WHAT YOU WILL DO -> Could you extend the passage on schedule risk analysis below, picking up right after its last sentence?

SELECTED EXCERPT ->
The eight day task of course then is carrying two days-worth of float. Now that’s interesting but in reality maybe that task C is actually on the critical pop and that’s what the risk adjusted example in the bottom right shows because in the scenario where task A task B have a combination of uncertainty and risk events, yes, the total duration increases from 10 to 17 days. However, because task C has a very high degree of uncertainty and it has large impacting risk events, the net path in task C there is actually 20 days. So what that means is the critical path has jumped from task A, task B down to task C. So not only has the duration increased, the critical path has jumped as well.

Dr. Dan Patterson:

Now how we get to that answer is through the analysis. And again, traditional risk analysis relied on a technique known as Monte Carlo simulation, where the computer would somewhat randomly sample each of those individual outcomes from the uncertainties and the risk events, the idea then being the more iterations within the simulation that the computer runs the more the results converge to a given answer. Now I believe that was certainly a very useful, meaningful step in the history of risk analysis. But what we’ve realized recently at InEight is this concept of applying randomness perhaps isn’t the best technique. And so today we’re actually using a modified Monte Carlo simulation where we’ve actually eliminated the concept of applying randomness to those samples. And we’re actually using a much more pinpointed algorithmic approach. And again, more on that in a few minutes.

Dr. Dan Patterson:

So at the end of the day, once you’ve run your risk analysis, either using traditional Monte Carlo or modified Monte-Carlo, obviously interpreting the results is paramount. And the two reports on the screen here are really the two most important risk reports. So on the left hand side we have, I call this the “What” chart, what is my risk exposure? What is my risk-adjusted view of the project? And I determine that by using the right hand side scale where we have what we call a best case through worst case or P zero through P100 and everything in between. And again, the most effective way of using this report is to report against the given confidence level. So the example on the screen here, if I would to be 75% certain I would read off the corresponding project completion date against that given confidence level. The difference between my P75 and my non-risk adjusted of course is contingency.

INFORMATION PROVIDED ->
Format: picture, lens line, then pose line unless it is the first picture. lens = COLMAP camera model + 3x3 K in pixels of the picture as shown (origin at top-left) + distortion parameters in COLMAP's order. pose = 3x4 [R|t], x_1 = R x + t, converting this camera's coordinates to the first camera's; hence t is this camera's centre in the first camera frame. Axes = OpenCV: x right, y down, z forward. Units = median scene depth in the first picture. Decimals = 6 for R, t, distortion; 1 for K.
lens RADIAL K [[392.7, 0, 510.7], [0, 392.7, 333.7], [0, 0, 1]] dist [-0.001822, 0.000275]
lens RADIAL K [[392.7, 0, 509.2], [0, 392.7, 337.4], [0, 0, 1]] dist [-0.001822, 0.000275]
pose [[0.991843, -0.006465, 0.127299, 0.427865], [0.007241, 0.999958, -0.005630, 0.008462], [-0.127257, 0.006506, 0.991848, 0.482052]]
* * *
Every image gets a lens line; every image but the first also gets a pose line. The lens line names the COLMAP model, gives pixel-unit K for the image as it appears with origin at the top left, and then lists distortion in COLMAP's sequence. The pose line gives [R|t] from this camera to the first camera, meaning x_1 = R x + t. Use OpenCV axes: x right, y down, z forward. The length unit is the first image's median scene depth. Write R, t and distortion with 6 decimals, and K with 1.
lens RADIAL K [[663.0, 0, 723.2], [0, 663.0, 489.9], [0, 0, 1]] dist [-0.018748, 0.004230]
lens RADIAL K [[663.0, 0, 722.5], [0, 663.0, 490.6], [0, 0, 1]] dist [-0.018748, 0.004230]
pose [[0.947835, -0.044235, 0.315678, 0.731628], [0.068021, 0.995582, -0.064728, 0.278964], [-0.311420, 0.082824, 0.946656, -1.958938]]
* * *
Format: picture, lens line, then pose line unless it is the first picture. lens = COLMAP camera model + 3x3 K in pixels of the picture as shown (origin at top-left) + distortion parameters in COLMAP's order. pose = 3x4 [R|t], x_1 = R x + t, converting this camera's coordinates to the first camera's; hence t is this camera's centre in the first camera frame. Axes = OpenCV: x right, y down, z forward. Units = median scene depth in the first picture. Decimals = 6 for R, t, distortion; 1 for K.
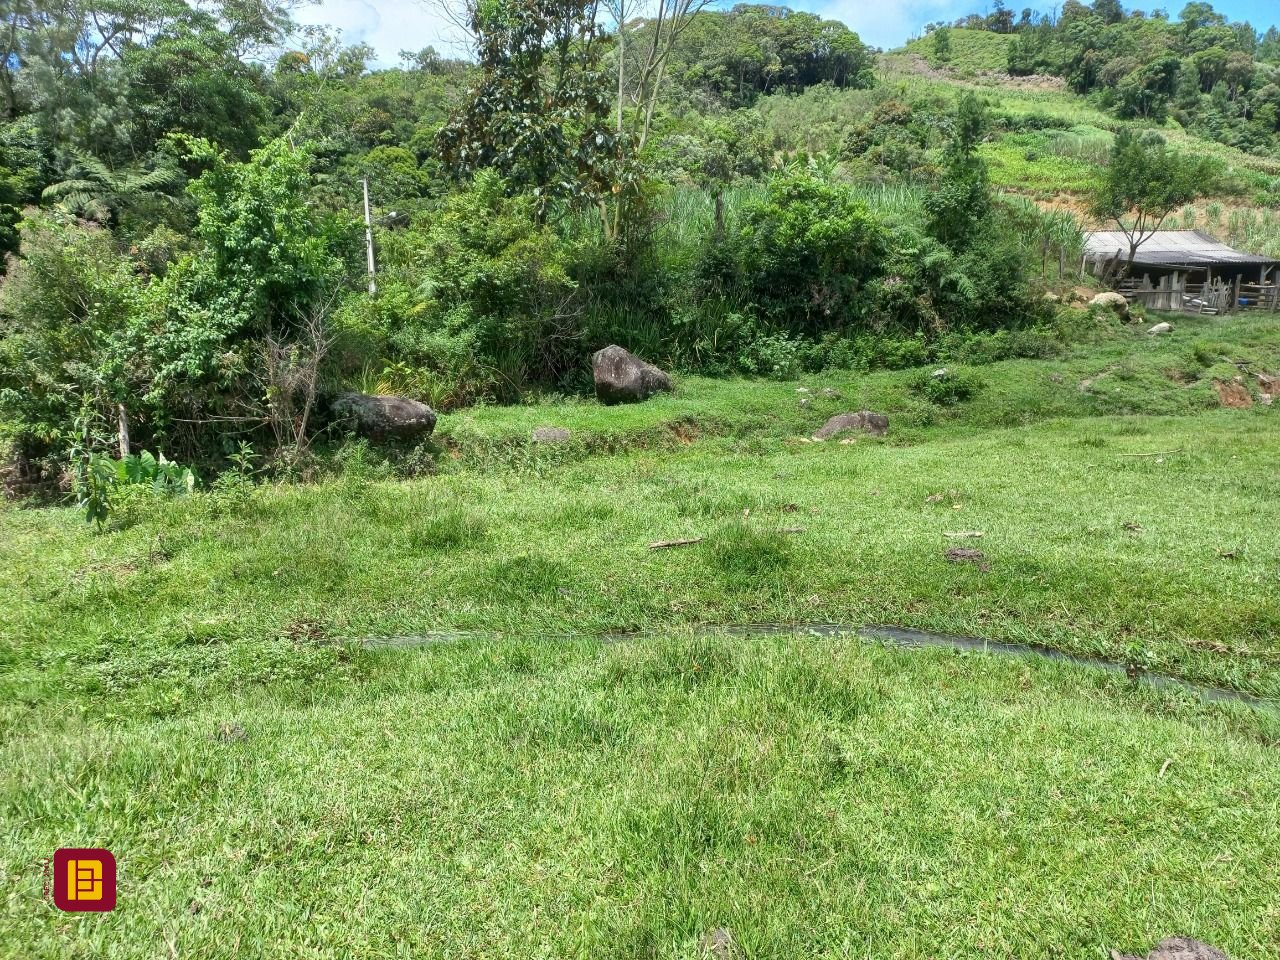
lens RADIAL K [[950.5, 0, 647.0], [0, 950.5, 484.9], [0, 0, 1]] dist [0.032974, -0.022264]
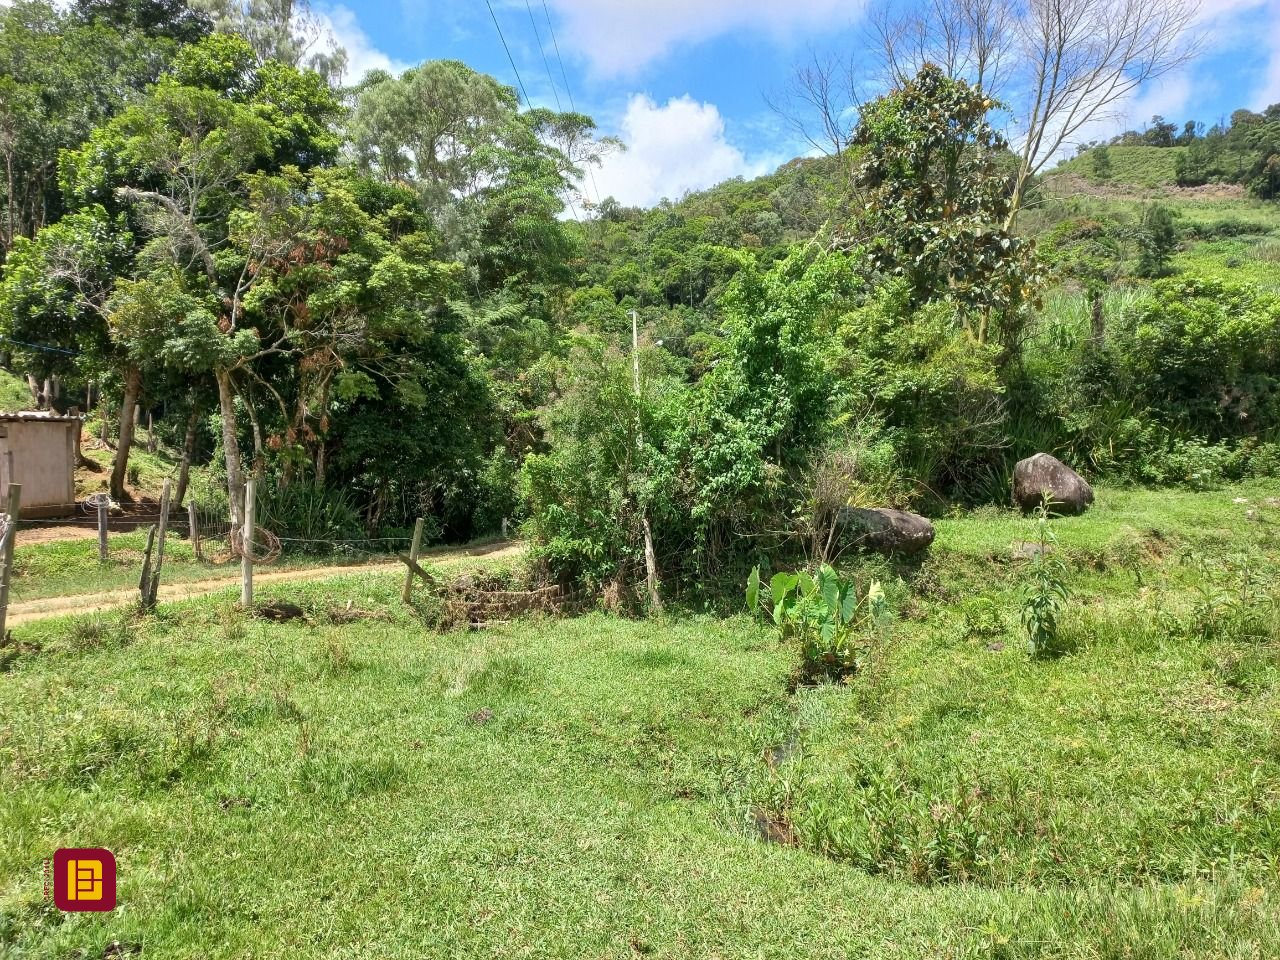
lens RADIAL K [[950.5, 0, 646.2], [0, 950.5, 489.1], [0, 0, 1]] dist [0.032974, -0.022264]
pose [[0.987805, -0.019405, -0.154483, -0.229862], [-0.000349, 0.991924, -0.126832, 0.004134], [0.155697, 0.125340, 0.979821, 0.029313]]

EXERCISE OUTPUT ->
Dr. Dan Patterson:

Now understanding what my risk exposure is, is useful, but equally valuable is to understand why, and that’s the second report. The drivers report on the right hand side. Again, this used to be called for example, a “Tornado” chart. Now what we’ve done is we’ve taken the concept of a simple Tornado chart and actually evolved it now such that we segment that chart such that the chart will actually report… Okay, so in our example here, installation is the biggest risk driver, but is it because of schedule uncertainty and aggressiveness? Or is it because of a discrete event such as the installation event here? Dropped object event? So understanding the drivers and more importantly differentiating between all those drivers risk events or indeed is it simply schedule aggressiveness?

Dr. Dan Patterson:

So we’re really taking a three-pronged approach at InEight to schedule risk analysis and applying that to improving the forecasting ability within the context of AWP. So that three-pronged approach, firstly comprises augmented, or artificial, intelligence. So again, really the concept here is rather than asking the project team and the project stakeholders to arbitrarily define risk events and try and quantify those uncertainty factors, what we’re doing here is we’re actually leveraging past project performance. So as the planner or scheduler is developing the CPM schedule, the computer will actually make suggestions as to risk events that happened on prior analogist projects.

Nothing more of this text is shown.